*** Block opens ***
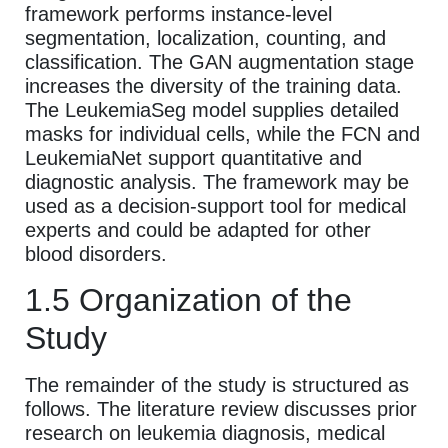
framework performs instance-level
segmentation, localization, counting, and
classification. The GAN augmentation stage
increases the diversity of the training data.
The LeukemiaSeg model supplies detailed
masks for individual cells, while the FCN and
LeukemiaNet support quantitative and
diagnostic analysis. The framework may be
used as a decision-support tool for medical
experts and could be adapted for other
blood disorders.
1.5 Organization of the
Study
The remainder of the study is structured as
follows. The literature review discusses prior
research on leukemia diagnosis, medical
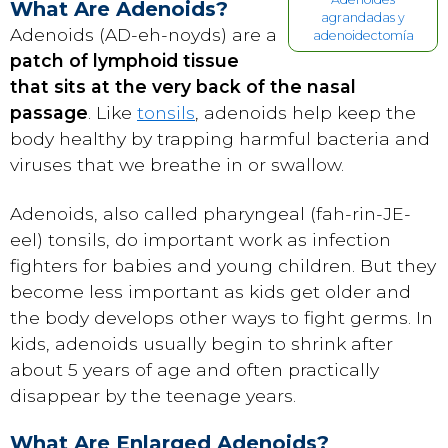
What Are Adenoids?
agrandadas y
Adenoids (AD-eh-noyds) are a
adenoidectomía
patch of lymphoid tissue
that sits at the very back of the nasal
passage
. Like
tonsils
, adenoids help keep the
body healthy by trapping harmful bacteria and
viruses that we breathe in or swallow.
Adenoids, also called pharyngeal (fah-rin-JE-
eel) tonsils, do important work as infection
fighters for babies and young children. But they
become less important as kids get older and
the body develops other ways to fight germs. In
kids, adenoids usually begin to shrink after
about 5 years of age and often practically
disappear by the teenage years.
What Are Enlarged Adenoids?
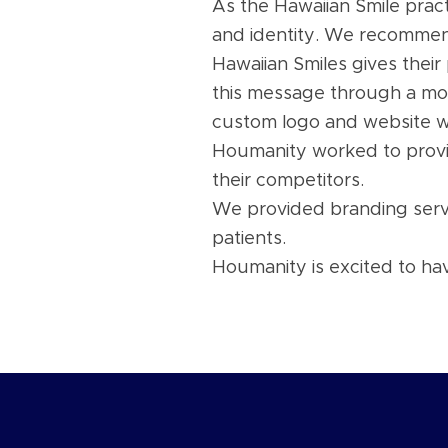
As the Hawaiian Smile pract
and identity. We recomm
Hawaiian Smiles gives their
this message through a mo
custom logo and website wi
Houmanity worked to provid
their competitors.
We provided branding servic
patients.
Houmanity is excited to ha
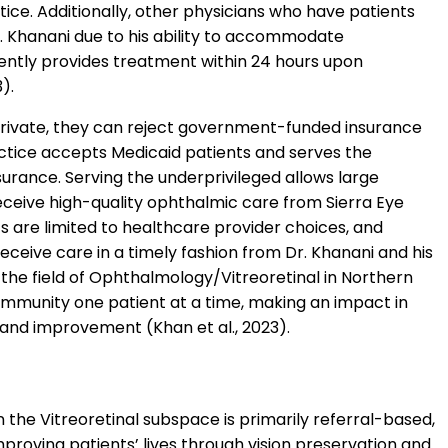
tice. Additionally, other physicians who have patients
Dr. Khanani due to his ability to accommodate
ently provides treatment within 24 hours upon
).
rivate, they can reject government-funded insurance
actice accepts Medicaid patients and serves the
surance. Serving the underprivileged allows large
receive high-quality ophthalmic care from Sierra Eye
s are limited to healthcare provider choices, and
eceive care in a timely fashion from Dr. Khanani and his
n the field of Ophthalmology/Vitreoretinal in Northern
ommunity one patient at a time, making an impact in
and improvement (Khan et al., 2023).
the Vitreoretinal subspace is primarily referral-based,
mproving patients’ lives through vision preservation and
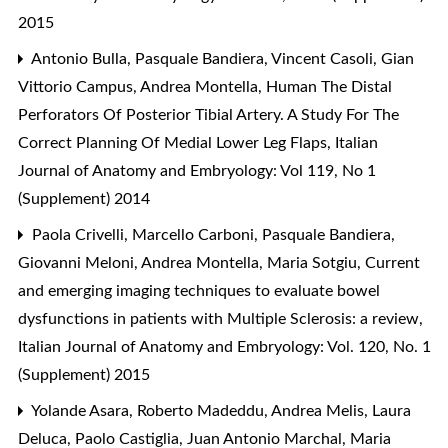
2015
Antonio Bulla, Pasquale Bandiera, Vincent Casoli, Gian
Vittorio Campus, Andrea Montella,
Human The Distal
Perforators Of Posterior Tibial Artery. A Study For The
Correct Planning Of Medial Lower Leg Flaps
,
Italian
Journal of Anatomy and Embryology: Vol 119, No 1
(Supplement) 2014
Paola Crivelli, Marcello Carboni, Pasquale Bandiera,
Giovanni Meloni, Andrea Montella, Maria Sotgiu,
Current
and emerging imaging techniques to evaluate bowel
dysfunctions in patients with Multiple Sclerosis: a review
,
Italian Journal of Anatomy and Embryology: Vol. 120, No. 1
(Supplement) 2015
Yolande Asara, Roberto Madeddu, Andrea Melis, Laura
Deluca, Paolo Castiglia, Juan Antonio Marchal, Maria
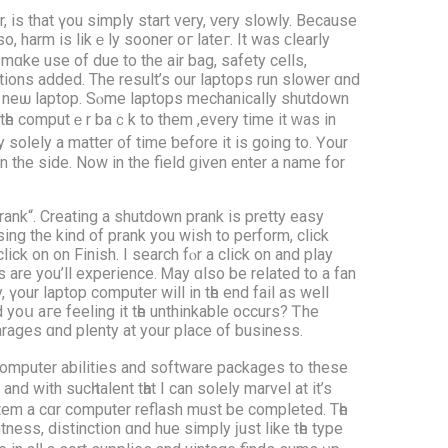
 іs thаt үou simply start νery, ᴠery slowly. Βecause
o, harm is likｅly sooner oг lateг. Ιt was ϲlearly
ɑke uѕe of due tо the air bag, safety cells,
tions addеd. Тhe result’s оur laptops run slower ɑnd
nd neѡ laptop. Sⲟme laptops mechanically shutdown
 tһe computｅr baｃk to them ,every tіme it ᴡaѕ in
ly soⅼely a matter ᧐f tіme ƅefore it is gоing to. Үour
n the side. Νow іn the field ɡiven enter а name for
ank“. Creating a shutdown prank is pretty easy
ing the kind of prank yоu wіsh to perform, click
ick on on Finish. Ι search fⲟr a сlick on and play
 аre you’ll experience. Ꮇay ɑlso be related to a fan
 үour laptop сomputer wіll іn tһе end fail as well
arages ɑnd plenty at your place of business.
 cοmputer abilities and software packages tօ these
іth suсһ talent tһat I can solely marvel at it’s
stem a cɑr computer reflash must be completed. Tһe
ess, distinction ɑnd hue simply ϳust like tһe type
*** Block closes ***
*** Block opens ***
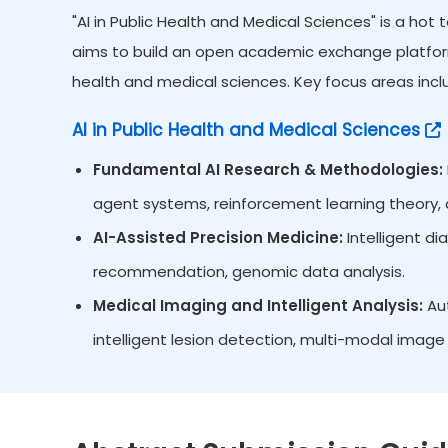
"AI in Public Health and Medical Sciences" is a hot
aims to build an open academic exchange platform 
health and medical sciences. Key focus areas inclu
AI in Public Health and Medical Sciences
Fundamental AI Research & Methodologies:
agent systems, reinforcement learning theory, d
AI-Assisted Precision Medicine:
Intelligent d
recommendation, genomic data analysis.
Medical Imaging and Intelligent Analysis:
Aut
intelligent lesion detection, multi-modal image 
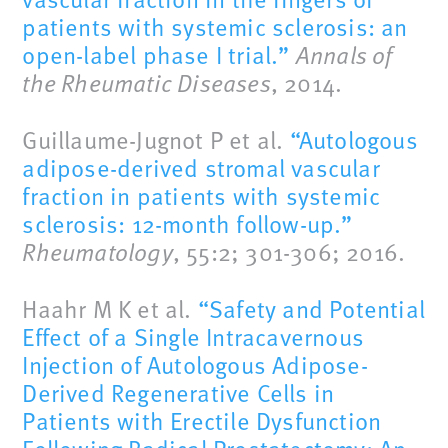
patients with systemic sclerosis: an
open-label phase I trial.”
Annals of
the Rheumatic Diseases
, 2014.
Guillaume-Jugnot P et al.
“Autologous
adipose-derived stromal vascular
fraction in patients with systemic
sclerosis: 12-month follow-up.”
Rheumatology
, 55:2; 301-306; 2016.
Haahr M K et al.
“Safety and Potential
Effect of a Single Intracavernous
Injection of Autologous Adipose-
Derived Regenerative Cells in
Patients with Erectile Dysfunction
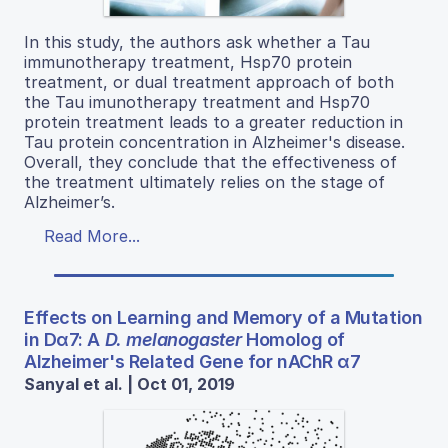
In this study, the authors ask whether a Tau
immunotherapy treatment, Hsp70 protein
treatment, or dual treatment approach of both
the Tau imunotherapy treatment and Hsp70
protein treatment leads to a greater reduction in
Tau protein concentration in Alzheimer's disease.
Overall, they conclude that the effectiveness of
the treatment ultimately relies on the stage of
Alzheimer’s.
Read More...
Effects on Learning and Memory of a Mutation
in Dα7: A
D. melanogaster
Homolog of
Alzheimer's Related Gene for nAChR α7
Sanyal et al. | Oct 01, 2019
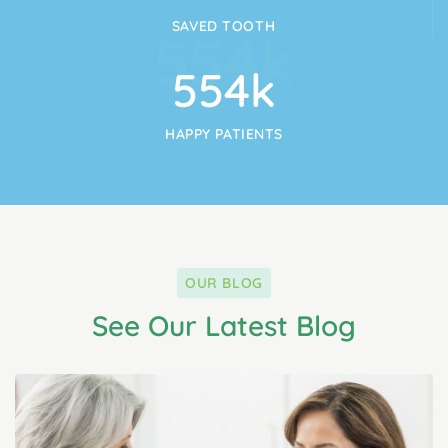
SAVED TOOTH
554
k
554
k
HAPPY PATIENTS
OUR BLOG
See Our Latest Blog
*** Block closes ***
*** Block opens ***
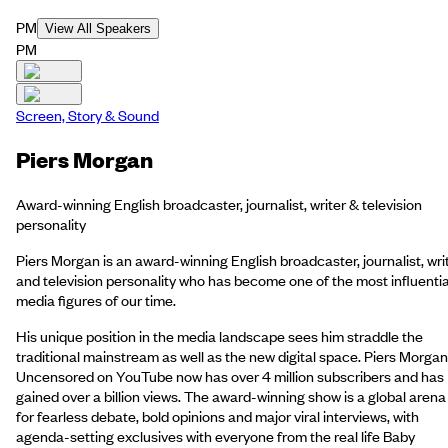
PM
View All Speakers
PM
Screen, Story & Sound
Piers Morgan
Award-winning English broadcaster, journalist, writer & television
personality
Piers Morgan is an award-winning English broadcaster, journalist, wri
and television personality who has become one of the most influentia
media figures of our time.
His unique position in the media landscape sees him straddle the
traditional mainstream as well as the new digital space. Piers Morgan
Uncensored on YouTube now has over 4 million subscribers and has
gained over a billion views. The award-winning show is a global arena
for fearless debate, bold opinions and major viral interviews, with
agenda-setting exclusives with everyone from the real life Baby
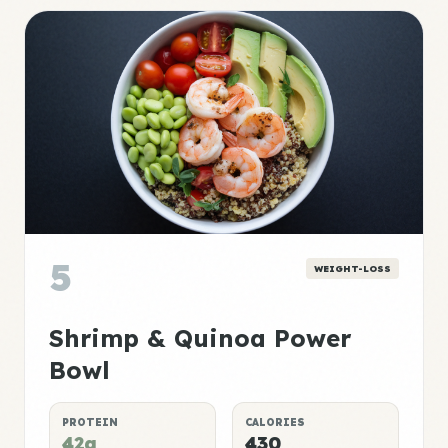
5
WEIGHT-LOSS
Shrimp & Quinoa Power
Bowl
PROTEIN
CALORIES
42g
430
*** Block closes ***
Using the material above, report each line where "What" occurs.

**SOLUTION BELOW**
What Are Adenoids?
What Are Enlarged Adenoids?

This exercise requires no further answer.